Some time ago, I played Dragon Age: Origins. Back then, I expressed issues with how it was paced, citing The Fade and The Deep Roads in particular as two segments of bad filler content. Recently, I have revisited the franchise with Dragon Age 2. Despite being in the same series, the two have quite different forms of pacing. Because of their differences, I think that taking a moment to compare the two of them and their structures should be interesting.
With Origins, the plot structure was modular. After the initial tutorial missions, the player is given free reign to take on the four plot branches that compose the middle of the game in any order they choose. Each of these modules has its own plot and locations, separate from the rest aside from one or two instances. At the end of the game, the player's actions in these individual segments will be reflected back in the form of how each faction thinks of them and how much they are willing to help in the grand finale. The result is a fairly free-form gaming experience, within limits.
This structure allows Origins to give each module its own feel, but there is a drawback to this classic role-playing approach. When these sections can be so thoroughly quarantined from the others, it grants the developers freedom to make each part longer than it should be. In particular, the designers have the leeway to create overly long exploration and dungeon locations. Dragon Age: Origins had this problem in spades. Often, any single area could take several hours to complete, more-so if the player is going for total completion. Players could spend entire game sessions feeling that nothing was accomplished in that time. Obvious padding like The Fade and The Deep Roads, during the Circle Tower and Orzammar scenarios respectively, are chief examples of how this structure permitted Bioware to do this.

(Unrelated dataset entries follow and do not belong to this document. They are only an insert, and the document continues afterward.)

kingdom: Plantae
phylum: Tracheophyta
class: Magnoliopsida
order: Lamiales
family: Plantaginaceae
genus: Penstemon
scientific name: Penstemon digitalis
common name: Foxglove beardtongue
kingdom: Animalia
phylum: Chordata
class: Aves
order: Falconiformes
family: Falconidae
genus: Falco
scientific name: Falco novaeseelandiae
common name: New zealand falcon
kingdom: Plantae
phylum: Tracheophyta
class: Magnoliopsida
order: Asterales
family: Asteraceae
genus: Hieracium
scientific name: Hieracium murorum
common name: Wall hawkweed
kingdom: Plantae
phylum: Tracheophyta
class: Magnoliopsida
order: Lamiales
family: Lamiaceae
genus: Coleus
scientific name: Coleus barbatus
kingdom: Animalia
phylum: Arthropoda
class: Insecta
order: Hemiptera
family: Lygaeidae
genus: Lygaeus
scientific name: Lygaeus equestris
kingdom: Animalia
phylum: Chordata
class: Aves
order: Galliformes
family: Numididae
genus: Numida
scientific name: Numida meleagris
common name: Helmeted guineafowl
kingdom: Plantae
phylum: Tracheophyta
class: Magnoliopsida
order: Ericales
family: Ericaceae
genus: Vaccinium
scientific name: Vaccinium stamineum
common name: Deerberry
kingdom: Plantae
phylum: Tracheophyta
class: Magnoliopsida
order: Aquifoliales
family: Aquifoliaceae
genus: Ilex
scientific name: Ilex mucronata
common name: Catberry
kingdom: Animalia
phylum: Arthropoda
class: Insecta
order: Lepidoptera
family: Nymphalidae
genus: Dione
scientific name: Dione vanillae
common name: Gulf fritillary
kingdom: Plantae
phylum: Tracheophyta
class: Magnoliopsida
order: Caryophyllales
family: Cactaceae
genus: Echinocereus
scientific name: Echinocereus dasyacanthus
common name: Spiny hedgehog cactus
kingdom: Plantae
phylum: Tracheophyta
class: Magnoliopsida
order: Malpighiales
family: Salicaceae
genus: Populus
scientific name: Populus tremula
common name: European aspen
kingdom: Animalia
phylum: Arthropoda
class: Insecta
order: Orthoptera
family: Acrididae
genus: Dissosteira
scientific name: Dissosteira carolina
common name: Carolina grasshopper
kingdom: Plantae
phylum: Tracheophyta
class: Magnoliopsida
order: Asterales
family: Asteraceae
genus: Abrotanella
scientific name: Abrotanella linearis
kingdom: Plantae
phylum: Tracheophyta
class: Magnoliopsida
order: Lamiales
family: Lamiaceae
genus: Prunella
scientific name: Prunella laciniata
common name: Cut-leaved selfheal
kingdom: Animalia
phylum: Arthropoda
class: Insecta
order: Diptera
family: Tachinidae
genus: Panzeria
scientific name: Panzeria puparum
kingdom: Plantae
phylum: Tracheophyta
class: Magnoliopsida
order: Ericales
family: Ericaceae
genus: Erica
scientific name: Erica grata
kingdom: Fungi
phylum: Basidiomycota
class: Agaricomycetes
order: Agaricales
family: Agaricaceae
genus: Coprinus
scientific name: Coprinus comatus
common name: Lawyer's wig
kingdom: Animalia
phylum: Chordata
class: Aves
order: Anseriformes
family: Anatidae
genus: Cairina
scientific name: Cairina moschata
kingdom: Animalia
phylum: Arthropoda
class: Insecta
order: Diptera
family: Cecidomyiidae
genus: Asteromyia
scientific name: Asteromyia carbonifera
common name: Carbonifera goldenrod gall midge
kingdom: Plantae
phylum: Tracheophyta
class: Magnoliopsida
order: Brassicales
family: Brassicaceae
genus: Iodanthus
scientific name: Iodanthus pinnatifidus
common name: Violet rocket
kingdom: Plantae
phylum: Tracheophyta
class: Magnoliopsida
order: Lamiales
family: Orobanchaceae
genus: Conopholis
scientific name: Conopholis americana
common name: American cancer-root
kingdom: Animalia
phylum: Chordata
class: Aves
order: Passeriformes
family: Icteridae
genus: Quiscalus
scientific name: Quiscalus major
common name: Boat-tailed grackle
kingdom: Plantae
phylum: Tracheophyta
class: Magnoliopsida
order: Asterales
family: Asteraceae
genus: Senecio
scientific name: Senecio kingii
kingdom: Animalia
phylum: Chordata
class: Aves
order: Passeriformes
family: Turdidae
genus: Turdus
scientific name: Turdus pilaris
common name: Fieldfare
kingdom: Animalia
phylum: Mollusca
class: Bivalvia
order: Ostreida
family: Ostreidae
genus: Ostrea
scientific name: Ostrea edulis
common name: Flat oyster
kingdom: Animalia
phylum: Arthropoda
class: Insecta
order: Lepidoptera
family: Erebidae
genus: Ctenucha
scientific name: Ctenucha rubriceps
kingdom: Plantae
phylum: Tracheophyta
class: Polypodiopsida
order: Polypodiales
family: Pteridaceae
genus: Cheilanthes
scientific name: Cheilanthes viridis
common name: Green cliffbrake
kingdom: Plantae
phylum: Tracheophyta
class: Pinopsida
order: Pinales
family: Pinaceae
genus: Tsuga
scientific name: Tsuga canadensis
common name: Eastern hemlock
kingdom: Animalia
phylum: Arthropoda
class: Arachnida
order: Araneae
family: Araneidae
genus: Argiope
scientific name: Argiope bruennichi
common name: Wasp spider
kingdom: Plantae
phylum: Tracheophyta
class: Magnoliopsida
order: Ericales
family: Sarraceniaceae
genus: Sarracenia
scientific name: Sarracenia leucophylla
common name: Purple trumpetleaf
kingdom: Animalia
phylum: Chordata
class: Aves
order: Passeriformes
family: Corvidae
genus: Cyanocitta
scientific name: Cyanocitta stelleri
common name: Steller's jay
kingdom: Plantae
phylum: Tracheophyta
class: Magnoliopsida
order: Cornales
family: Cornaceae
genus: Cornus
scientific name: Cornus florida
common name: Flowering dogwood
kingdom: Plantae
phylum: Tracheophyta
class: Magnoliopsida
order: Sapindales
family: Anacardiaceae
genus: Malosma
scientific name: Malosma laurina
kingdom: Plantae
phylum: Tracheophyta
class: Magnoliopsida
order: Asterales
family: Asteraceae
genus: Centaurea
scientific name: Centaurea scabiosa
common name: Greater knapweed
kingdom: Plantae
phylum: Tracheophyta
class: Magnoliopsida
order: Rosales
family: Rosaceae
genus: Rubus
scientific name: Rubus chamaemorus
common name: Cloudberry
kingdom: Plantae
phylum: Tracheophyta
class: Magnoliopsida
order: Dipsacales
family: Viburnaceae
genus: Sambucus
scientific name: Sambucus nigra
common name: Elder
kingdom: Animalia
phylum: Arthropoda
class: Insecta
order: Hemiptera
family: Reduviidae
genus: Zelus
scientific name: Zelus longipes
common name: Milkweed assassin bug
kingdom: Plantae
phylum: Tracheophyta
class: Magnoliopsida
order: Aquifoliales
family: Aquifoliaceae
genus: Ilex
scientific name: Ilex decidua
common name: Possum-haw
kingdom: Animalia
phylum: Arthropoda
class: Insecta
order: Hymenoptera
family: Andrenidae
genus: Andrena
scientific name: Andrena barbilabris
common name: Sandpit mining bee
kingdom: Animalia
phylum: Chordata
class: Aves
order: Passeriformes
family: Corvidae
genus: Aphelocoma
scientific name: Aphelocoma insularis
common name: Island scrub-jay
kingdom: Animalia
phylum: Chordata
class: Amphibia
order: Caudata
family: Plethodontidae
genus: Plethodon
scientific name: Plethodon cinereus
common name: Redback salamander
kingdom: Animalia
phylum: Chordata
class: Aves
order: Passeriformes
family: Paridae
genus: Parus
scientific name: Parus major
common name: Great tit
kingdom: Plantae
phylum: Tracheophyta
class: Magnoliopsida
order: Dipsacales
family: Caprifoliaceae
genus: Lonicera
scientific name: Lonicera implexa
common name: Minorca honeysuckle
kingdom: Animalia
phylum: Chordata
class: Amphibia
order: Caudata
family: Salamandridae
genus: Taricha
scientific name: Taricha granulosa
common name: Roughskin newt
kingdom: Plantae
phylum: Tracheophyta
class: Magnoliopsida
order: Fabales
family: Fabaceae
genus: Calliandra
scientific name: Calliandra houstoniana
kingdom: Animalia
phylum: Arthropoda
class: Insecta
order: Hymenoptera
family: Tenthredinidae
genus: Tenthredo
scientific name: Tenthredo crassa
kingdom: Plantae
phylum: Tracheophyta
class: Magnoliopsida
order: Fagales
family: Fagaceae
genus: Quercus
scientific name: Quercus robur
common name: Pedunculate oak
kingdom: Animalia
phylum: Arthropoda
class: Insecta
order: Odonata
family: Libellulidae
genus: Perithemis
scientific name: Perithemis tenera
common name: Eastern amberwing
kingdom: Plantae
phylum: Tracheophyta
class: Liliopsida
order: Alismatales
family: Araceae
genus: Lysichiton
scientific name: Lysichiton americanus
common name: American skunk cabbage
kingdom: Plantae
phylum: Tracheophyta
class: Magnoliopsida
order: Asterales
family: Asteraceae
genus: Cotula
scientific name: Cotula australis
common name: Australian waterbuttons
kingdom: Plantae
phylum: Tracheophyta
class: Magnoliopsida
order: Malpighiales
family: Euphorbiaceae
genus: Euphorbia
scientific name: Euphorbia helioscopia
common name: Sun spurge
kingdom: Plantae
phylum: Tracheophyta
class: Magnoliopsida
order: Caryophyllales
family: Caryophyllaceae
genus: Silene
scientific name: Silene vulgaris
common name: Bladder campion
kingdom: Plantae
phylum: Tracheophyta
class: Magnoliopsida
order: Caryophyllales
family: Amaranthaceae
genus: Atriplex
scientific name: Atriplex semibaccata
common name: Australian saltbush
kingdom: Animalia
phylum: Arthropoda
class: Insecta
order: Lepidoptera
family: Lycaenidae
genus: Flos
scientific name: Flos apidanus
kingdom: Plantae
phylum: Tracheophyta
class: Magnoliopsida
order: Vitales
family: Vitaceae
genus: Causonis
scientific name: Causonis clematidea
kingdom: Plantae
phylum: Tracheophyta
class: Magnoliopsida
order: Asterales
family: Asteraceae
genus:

On the other hand, Dragon Age 2 manages to skirt that pitfall with its narrative structure, yet introduces new ones all the same. Rather than expand on Origin's modularity, DA2 takes a different approach. Players spend all of Dragon Age 2 in the city of Kirkwall, watching it develop over the course of years. Each of the game's three acts details key events of a particular year in Kirkwall's history through the eyes of Hawke, the game's customizable, yet constant, protagonist. With a distinct beginning, middle, and end, these acts serve as the way Bioware chosen to divide the story.
What is neat about this structure is that it forces a more focused plot. Since any given act has to feed into its successors, it cannot afford to tarry around with plot points that may never be touched on again in the future. Gradually, they all, by necessity, get woven together as the story progresses. Combined with the obvious signs of a limited development cycle, this focus carried on into the dungeon-crawling as well. While a single area could take hours in Origins, DA2 takes a more succinct approach. Locations will rarely, if ever, take over a half-hour to complete, which gives a much greater sense of accomplishment when checking the quest log after a long session. Individual plot elements and their handling can be debated on, but there is no denying that the plot structure for Dragon Age 2 lends to a faster pacing than its predecessor.
Having said that, pacing is in more than just a game's narrative structure. Combat also tends to have its own tempo in RPGs like Dragon Age. Origins in particular had a slower, more methodical system. Enemies tended to have a fairly high amount of health, so even fights against small parties could take some time. Unfortunately for Bioware, since skill and equipment setups mattered significantly more than tactical planning mid-battle, conflicts were often decided from the outset.
Rather than go the route of its direct predecessor, Dragon Age 2 takes inspiration from its contemporaries, most notably the likes of Mass Effect 2. As with Origins, equipment and skill setups are important to one's quality of life when going up against enemies. The difference here is that the moment-to-moment action has become equally as important, with an emphasis on faster combat. It can still be said that the player will steamroll most encounters in the game, but it feels more smooth than than of the previous game in the franchise, largely due to its accelerated pace.
Even if the overall combat's pace is improved, there is problem that adversely affects it: Foes have a strong tendency to spawn in waves. When playing Dragon Age: Origins, the types and number of enemies in a given location was usually set in stone. Because players could see what they were about to fight, they could better plan their attack. Even if a single target took some time to beat down, it was possible to guess how long it will take to win.
This is not the case in Dragon Age 2. In most engagements, players will clear out a given set of enemies only to find that another group has spawned in, ready to fight to the death. Typically, any one fight will be composed of three waves in total. Though individual foes, and sometimes enemy groups, can be felled quickly, the fact that more will inevitably appear immediately afterwards makes it more difficult to anticipate how long a given encounter will take to complete. As a result, even if a fight is not long, it can be made to feel long thanks to how many mooks participate in a single battle. Even if Dragon Age 2 is better paced than Origins, this misstep starts to agitate after playing for a long time.
In terms of both story and combat, Dragon Age 2 drastically improves on the pacing of the game that came before. Enhancing the original structure by focusing the overall plot line and streamlining the fighting resulted in a much smoother flow. Though certain elements like the ending and obvious, blatant reuse of assets can be rightfully criticized by detractors, Dragon Age 2 is certainly worth defending in how it gives the player a strong feeling of progress.